Comparative research is how evidence is generated to support or refute broad hypotheses (e.g., Pagel 1999). However, the foundations of such research must be solid if one is to arrive at the correct conclusions. Determining the external validity (the generalizability across situations/individuals/populations) of the building blocks of comparative data sets allows one to place appropriate caveats around the robustness of their conclusions (Steckler & McLeroy 2008).
In the current study, Alley and colleagues (2023) tackled the external validity of comparative research that relies on subjects who are either university students or participating in experiments via an online platform. They determined whether data from these two types of subjects have measurement equivalence - whether the same trait is measured in the same way across groups.
Although they use data from studies involved in the Many Labs replication project to evaluate this question, their results are of crucial importance to other comparative researchers whose data are generated from these two sources (students and online crowdsourcing). The authors show that these two types of subjects do not often have measurement equivalence, which is a warning to others to evaluate their experimental design to improve validity. They provide useful recommendations for researchers on how to to implement equivalence testing in their studies, and they facilitate the process by providing well annotated code that is openly available for others to use.
After one round of review and revision, the recommender judged that the manuscript met the Stage 2 criteria and awarded a positive recommendation.
DOI or URL of the report: https://doi.org/10.17605/OSF.IO/HT48Z
Version of the report: 1
Dear authors,
Congratulations on completing your study and finishing your Stage 2 article! The unexpected bumps that came up along the way were normal, and your solutions to the problems upheld the scientific integrity of the registered report - nice work. The same two reviewers who evaluated the Stage 1 came back to evaluate Stage 2, and both found that your manuscript meets the PCI RR Stage 2 criteria. I am ready to issue IPA after you revise per my and Nakagawa’s comments. Note that my comments are so minor that you do not need to address them if you feel they are not useful, but please do make sure to address Nakagawa’s comment.
To answer your question, there are no space constraints at PCI RR so you don’t need to move anything to supplementary material.
Here are my comments on the manuscript…
1) Results: I found it extremely useful that you clarified the size of the effects in relation to what your tests were powered for (e.g., “Item 1 (“I find satisfaction in deliberating hard for long hours”) was the only item above the cut-off for a medium effect, all others were small or negligible”). I noticed that some paragraphs discussed the a small effect being the cut-off, while others discussed a medium effect being the cut-off. It might be even clearer if you noted in each paragraph that the effect size cut-off related to the power/sensitivity/etc analyses you conducted at Stage 1 for each analysis, which is why it differed.

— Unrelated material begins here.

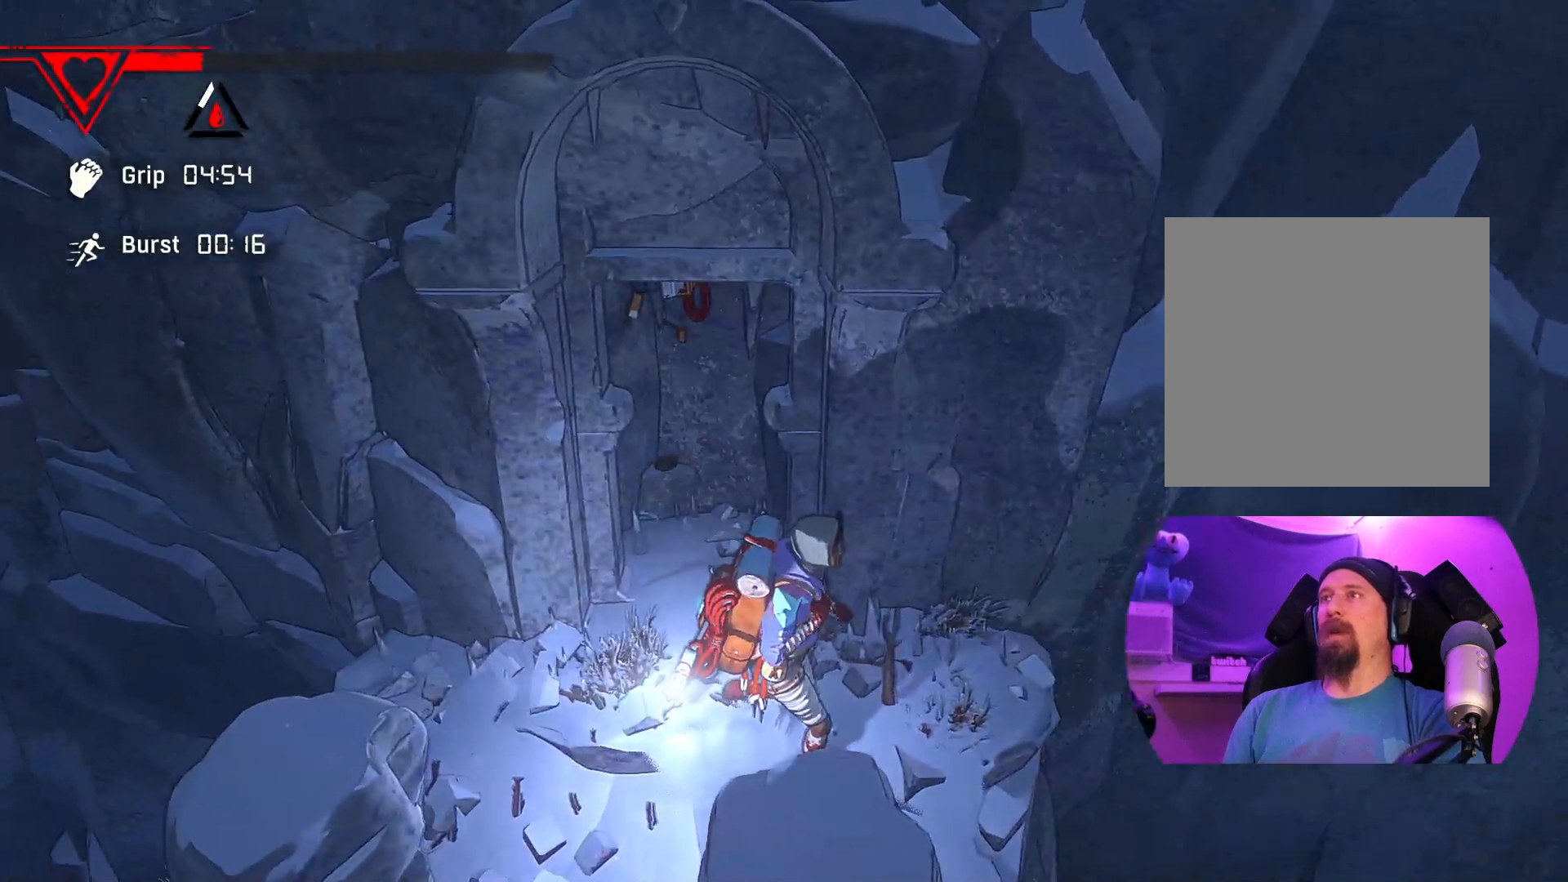
{"buttons": [], "left_stick": "center", "right_stick": "left", "events": [[300, "left_stick", "center"], [500, "right_stick", "left"]]}
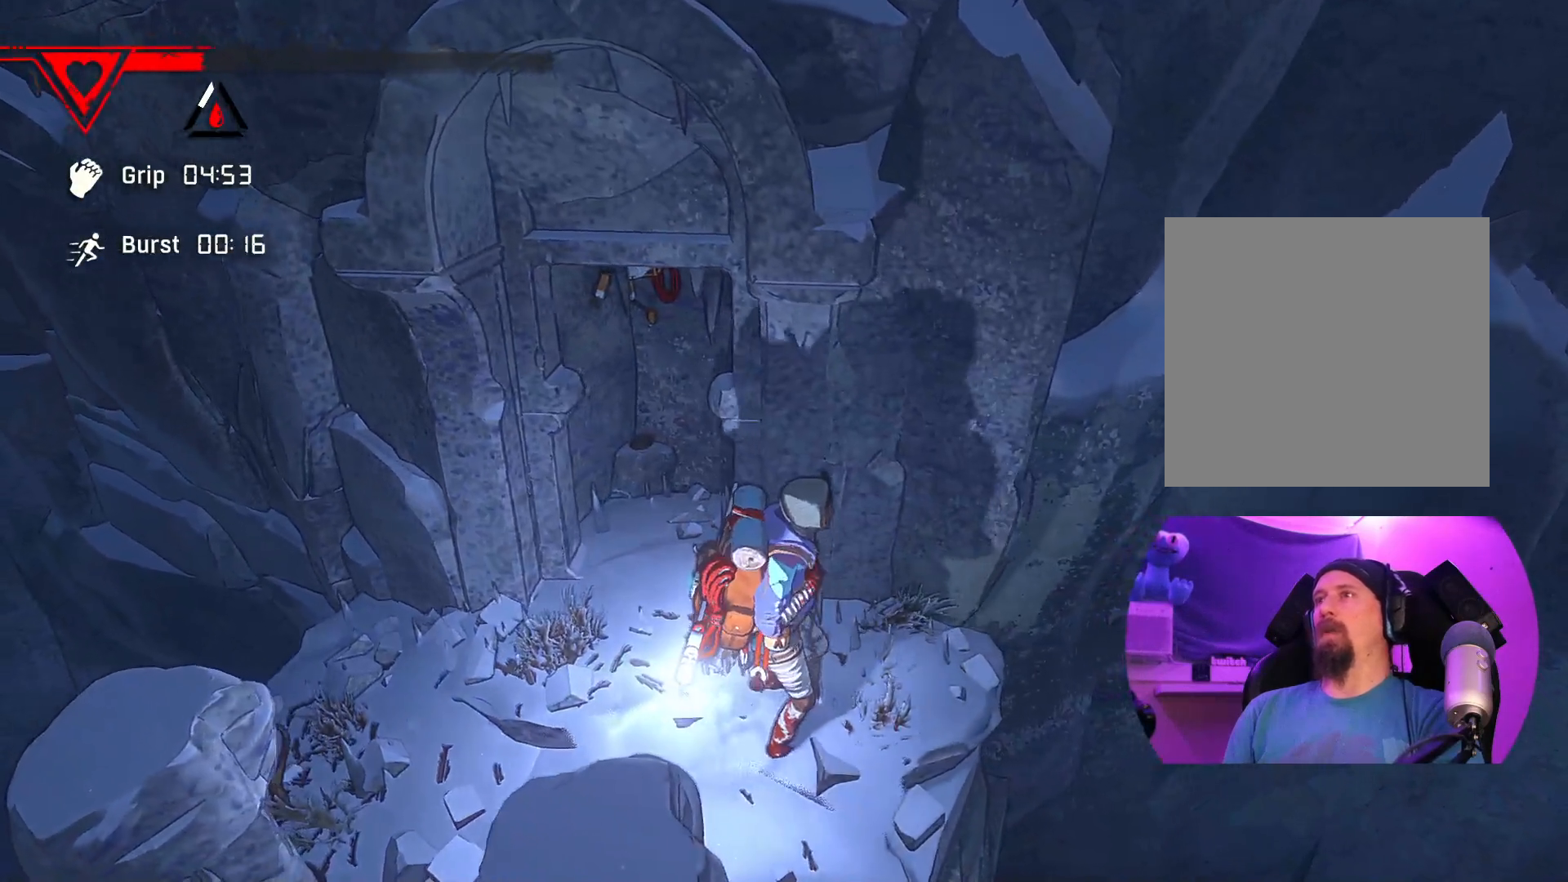
{"buttons": [], "left_stick": "center", "right_stick": "center", "events": [[17, "left_stick", "right"], [200, "right_stick", "down-left"], [217, "left_stick", "center"], [450, "right_stick", "center"]]}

2) Discussion: “power in ME testing is impact by the strength of inter-item correlations” - change “impact” to “impacted”
3) Discussion: “For this reason, researchers should not assume that different crowdsourced samples will be equivalent to each other, or even student samples collected in different settings”. Could you please clarify what “different settings” refers to? Different countries/languages/etc.?
4) Study design table: you could add a column to the right that shows your findings.
I'm looking forward to receiving your revision.
All my best,
Corina
2A. Whether the data are able to test the authors’ proposed hypotheses (or answer the proposed research question) by passing the approved outcome-neutral criteria, such as absence of floor and ceiling effects or success of positive controls or other quality checks.
Yes. The authors clearly outline when equivalence testing was unsuitable due to failing to find an appropriate anchor item, and also clearly discuss the pontential limits to the generalisability of their results.
2B. Whether the introduction, rationale and stated hypotheses (where applicable) are the same as the approved Stage 1 submission. This can be readily assessed by referring to the tracked-changes manuscript supplied by the authors. (Note that this is the DIRECT link to the tracked changes version: https://osf.io/download/hgku8/?direct%26mode=render)
Yes, the small number of tracked changes relate to changes of text or transparent and justified changes to the methods.
2C. Whether the authors adhered precisely to the registered study procedures.
As above, yes. In the occasion the authors added a criterion for determining configural equivalence after the Stage 1 process, this was clearly stated in the manuscript and was accompanied by a footnote to explain the nature of, and reason for, the deviation from the planned methodology. It was reported that this decision was made by an author blind to the results, that is appropriate.
2D. Where applicable, whether any unregistered exploratory analyses are justified, methodologically sound, and informative.
As above, yes.
2E. Whether the authors’ conclusions are justified given the evidence.
In my view, the author's have conducted a very thorough study that followed the Stage 1 approval. The conclusions that are justified by the evidence. The writing is of a very high standard throughout, and the discussion of the generalisability of their results is fully appropriate.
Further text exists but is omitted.